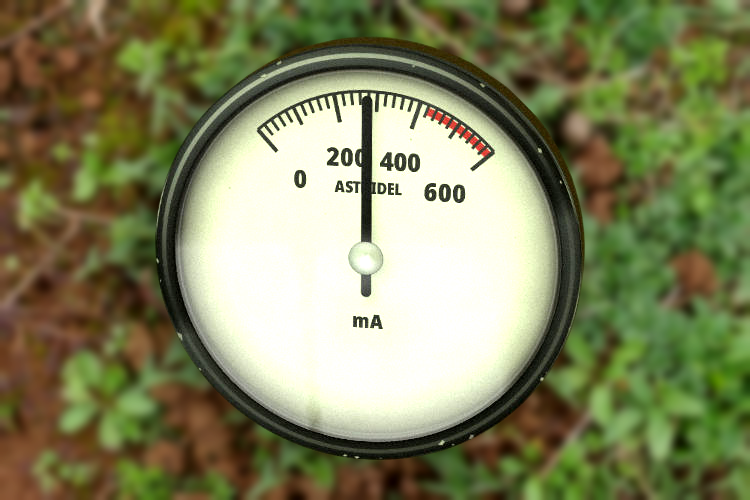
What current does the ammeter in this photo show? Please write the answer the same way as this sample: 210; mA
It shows 280; mA
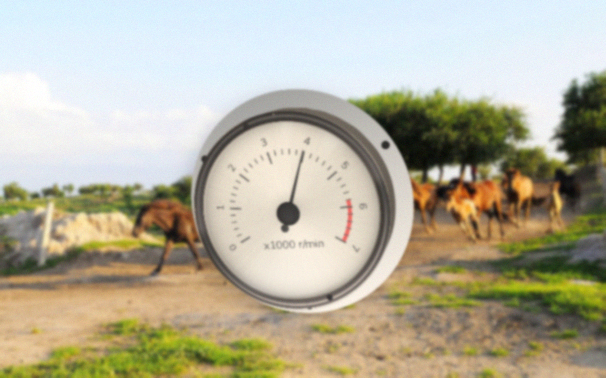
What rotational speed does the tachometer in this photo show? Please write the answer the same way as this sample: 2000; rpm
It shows 4000; rpm
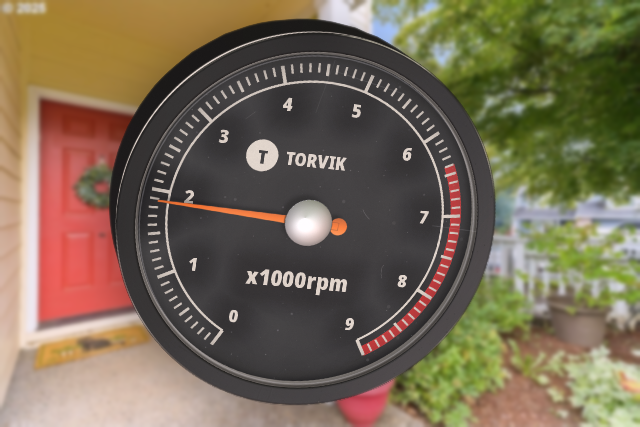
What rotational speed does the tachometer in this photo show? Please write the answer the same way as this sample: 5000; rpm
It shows 1900; rpm
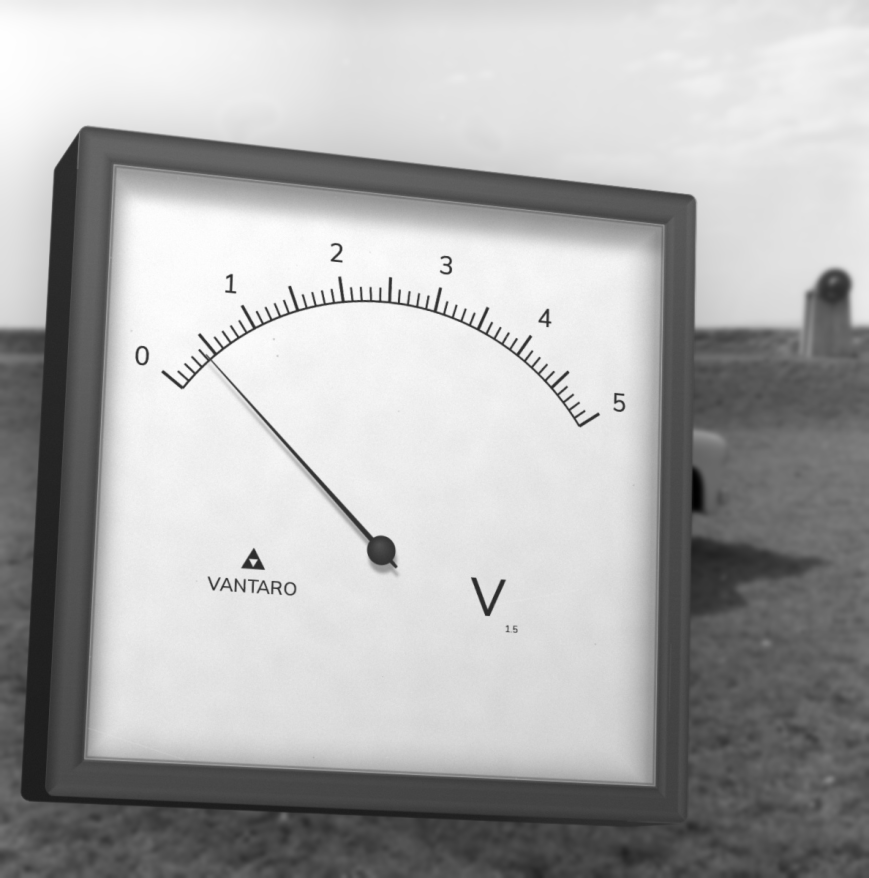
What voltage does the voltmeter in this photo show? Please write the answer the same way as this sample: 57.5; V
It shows 0.4; V
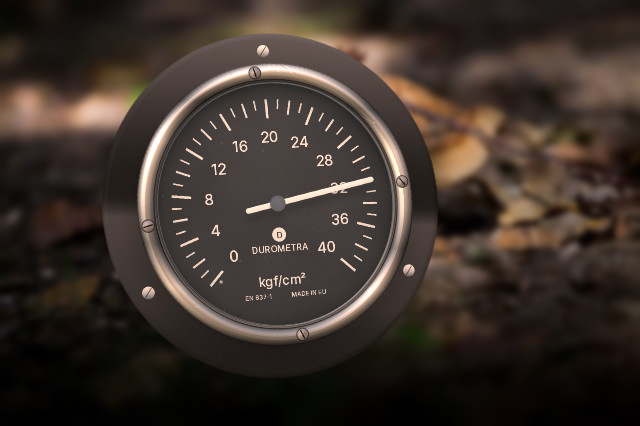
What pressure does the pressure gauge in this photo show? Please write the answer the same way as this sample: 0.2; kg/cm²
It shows 32; kg/cm²
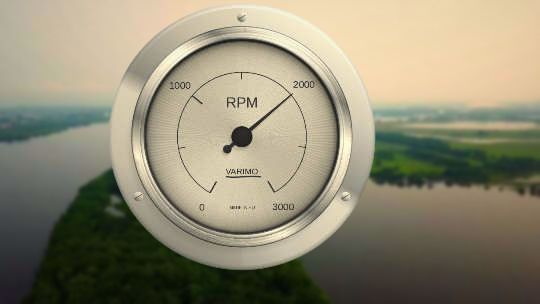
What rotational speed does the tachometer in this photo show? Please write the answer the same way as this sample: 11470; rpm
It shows 2000; rpm
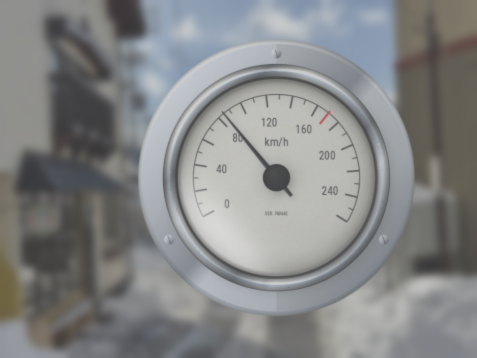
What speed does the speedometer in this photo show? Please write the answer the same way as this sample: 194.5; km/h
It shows 85; km/h
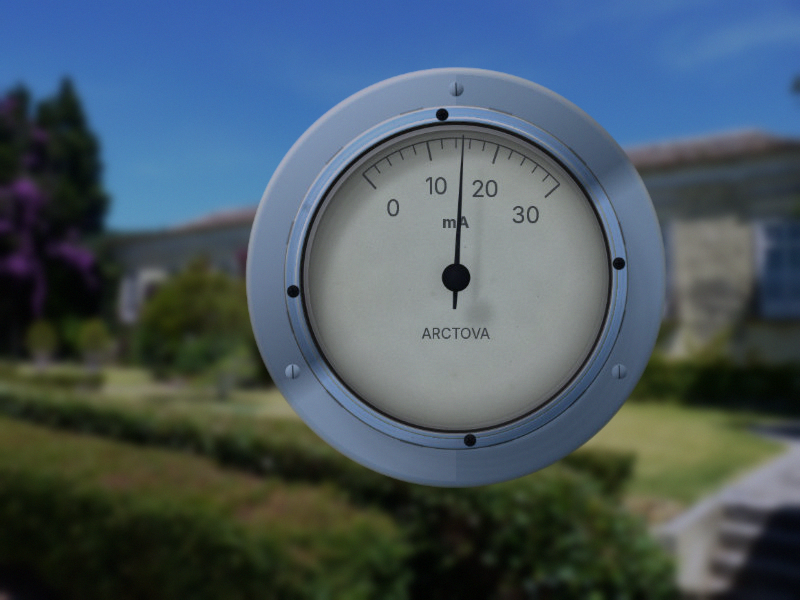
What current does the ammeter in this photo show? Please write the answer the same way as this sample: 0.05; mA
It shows 15; mA
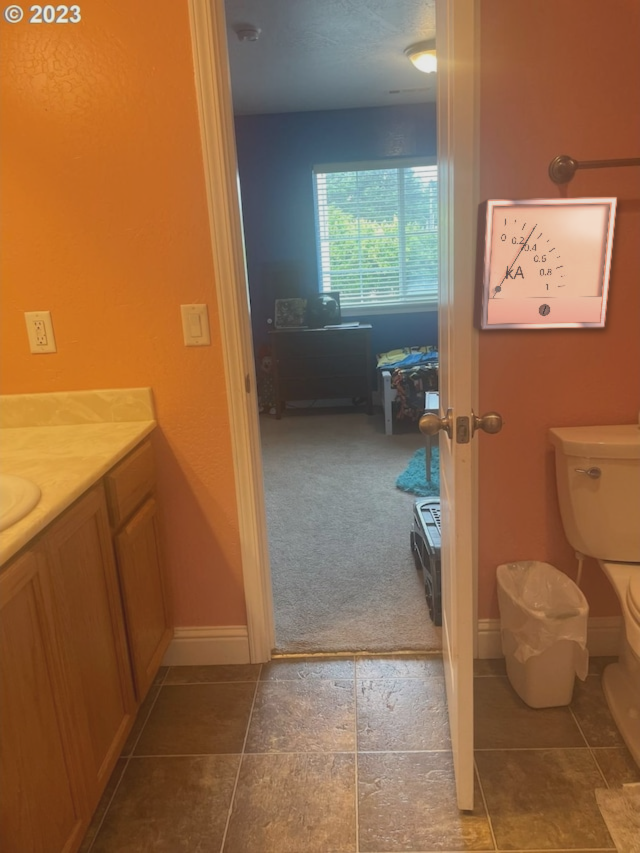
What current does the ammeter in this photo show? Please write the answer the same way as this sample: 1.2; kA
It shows 0.3; kA
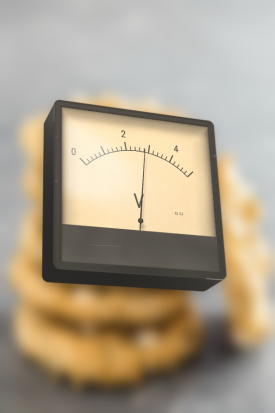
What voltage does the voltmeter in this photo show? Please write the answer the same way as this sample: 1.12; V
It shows 2.8; V
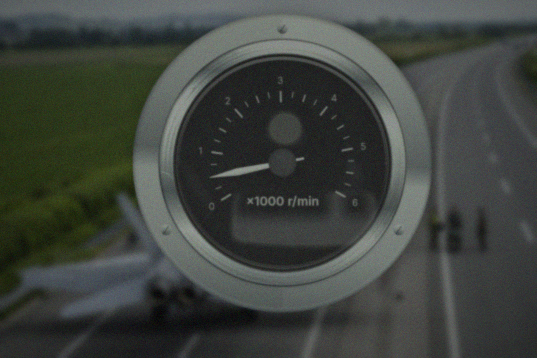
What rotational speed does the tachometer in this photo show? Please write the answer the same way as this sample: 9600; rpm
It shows 500; rpm
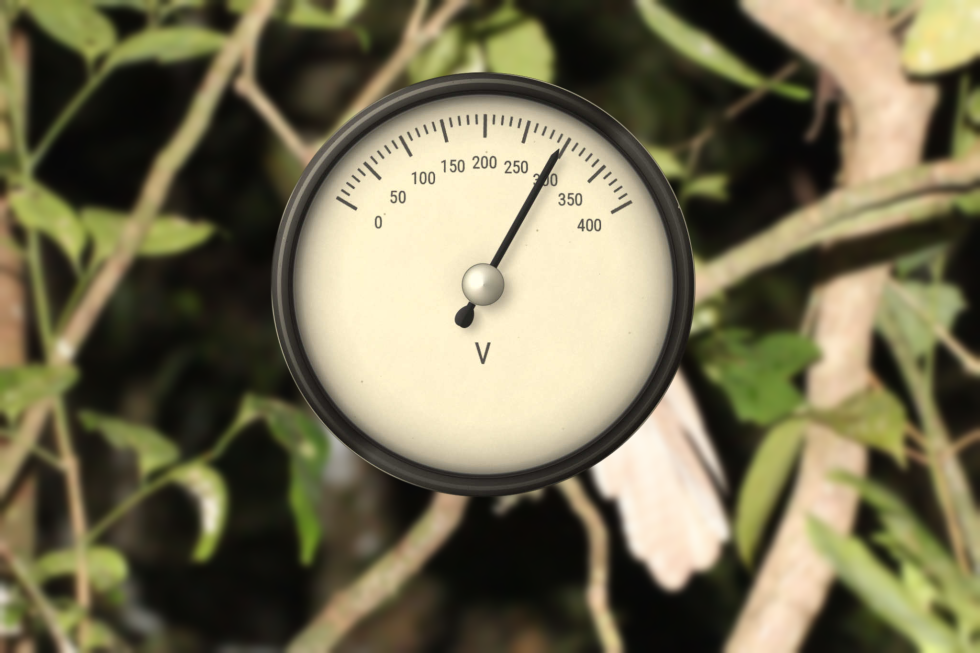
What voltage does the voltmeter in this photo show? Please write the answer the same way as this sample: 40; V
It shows 295; V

- **Aim of the exercise**
Copy all the lines above word for word, leaving out the pictures.

- **Exercise result**
What current does the ammeter in this photo show? Please write the answer the same way as this sample: 210; mA
It shows 280; mA
What rotational speed does the tachometer in this photo show? Please write the answer the same way as this sample: 2000; rpm
It shows 4000; rpm
What rotational speed does the tachometer in this photo show? Please write the answer the same way as this sample: 5000; rpm
It shows 1900; rpm
What voltage does the voltmeter in this photo show? Please write the answer the same way as this sample: 57.5; V
It shows 0.4; V
What pressure does the pressure gauge in this photo show? Please write the answer the same way as this sample: 0.2; kg/cm²
It shows 32; kg/cm²
What rotational speed does the tachometer in this photo show? Please write the answer the same way as this sample: 11470; rpm
It shows 2000; rpm
What speed does the speedometer in this photo show? Please write the answer the same way as this sample: 194.5; km/h
It shows 85; km/h
What current does the ammeter in this photo show? Please write the answer the same way as this sample: 0.05; mA
It shows 15; mA
What current does the ammeter in this photo show? Please write the answer the same way as this sample: 1.2; kA
It shows 0.3; kA
What voltage does the voltmeter in this photo show? Please write the answer the same way as this sample: 1.12; V
It shows 2.8; V
What rotational speed does the tachometer in this photo show? Please write the answer the same way as this sample: 9600; rpm
It shows 500; rpm
What voltage does the voltmeter in this photo show? Please write the answer the same way as this sample: 40; V
It shows 295; V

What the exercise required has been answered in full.